Cassandra’s Venture

I ventured into Astoria several times to collect photographs, each time yearning for better lighting conditions, but alas, spring showers got the better of me each time. However, regardless of the dreary gray of the sky, the mix of colors and diversity of the neighborhood was unmistakable and stood out, a plethora of different awnings and skin colors dotting the street like an ethnic rainbow. When Nick and I first exited the train station, I was overwhelmed by the smells of food from several different restaurants, which, like the people, were mixing, but not quite blending together as they wafted through the rainy air.

As we made our way several blocks down Broadway, we walked past Irish bars with names like McLoughlin’s, Italian restaurants and pizzerias, several Middle Eastern groceries, a Colombian café, and even a Cuban-Chinese fusion restaurant. Astoria was a perfect mosaic of ethnicity, with stores from cultures originally thousands of miles apart sitting literally right next to each other along the street.

On Broadway between 35th and 36th Streets, we found the Greater Astoria Historical Society housed on the fourth floor of a building shared with a funeral home and a florist. Staffed by a single employee, the historical society contained surprisingly little. There were no Astoria residents to interview, nor were there specific cultural references in any of the exhibits, but one collection of photographs in particular was intriguing.

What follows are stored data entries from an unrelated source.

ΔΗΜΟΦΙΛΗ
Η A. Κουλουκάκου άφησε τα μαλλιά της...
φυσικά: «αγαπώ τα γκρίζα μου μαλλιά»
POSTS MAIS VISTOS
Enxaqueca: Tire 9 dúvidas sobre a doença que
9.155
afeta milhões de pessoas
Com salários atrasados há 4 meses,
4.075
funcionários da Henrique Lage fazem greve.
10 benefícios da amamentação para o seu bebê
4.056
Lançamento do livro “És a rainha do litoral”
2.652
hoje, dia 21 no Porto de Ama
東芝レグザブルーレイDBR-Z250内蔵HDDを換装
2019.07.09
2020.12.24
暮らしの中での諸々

Called Then and Now, by Astoria’s own Gary Vollo, the series of pictures compared images of places in Astoria a century ago to those taken in the exact same places in 2009.  It was stunning how much the neighborhood had changed; roads had been paved, skyscrapers erected, and though the elevated train line had not changed, its use for public transportation was certainly a relatively recent development.

Gary Vollo’s own story was very similar to that of many immigrants who grew up in cultural hubs around New York City; he lived the majority of his life in Astoria, recalling fondly the Greek and Italian neighborhood of his childhood, but now, as a professor at CUNY Laguardia Community College, he has moved into Long Island to raise his own family. Upon his visits to Astoria, he is stunned at how rapidly it is changing. When taking the photographs for the Then and Now project, he realized that Astoria would never again be that same neighborhood of his childhood.

Nick and I then made our way down towards Steinway Street in search of the Steinway & Son’s piano factory.  Along the way, we saw a plethora of clothing, electronic, and 99-cent stores, each offering different products, from shelves lined from ceiling to floor with multi-colored hookah pipes, to boutiques offering clothing from Brazil, to neighboring Greek and Italian menswear stores. In terms of food and services, we particularly noted an increase in Middle Eastern hookah lounges and butchers advertising their Halal meat.

As we continued along Steinway, the stores slowly tapered off, becoming increasingly residential, and then industrial, as we walked. By the time we reached the Steinway & Son’s factory, we were completely surrounded by large industrial buildings, the majority of which, notably, were factories of family owned businesses. Ronzoni’s, Rienzi & Son’s, White Coffee Corporation, and Steinway & Son’s were all originally small, immigrant-run companies who moved into Queens for the cheap rent, but eventually flourished. Especially interesting was the fact that the Steinway Mansion was merely a block from the Steinway & Son’s factory. Nick and I marveled at the idea of walking out of your house and to your own factory only one block away. When we had the misfortune of not being able to interview anybody in the factories, we walked back towards the heart of Astoria to walk under the elevated train tracks on 31st Street.

Again, we passed Irish bars, Italian restaurants, and a plethora of Greek buildings, including massive churches and gleaming diners. The real estate and law offices sported typical Greek and Italian names. The new establishments were mostly of Latino origin; Brazilian shops were common, as well as stores which boasted Colombian and Mexican cuisines or clothing. We finally reached Rio Market on the corner of 31st Street and 36th Avenue, exhausted from our traipsing nearly five miles in the rain. Like so many of the stores we had passed through the day, the Rio Market is a piece of culture cut from another country and placed in a New York setting. The colors and smells overwhelmed the senses as soon as we walked through the doors, reminding me of when I had first gotten off the train hours before. Like New York itself, Astoria is a hodgepodge of people of many origins thrown together in one small space. When a neighborhood flourishes as Astoria has, it is because the immigrants and their descendants have learned to live with people of other countries and have borrowed from their cultures without losing their own.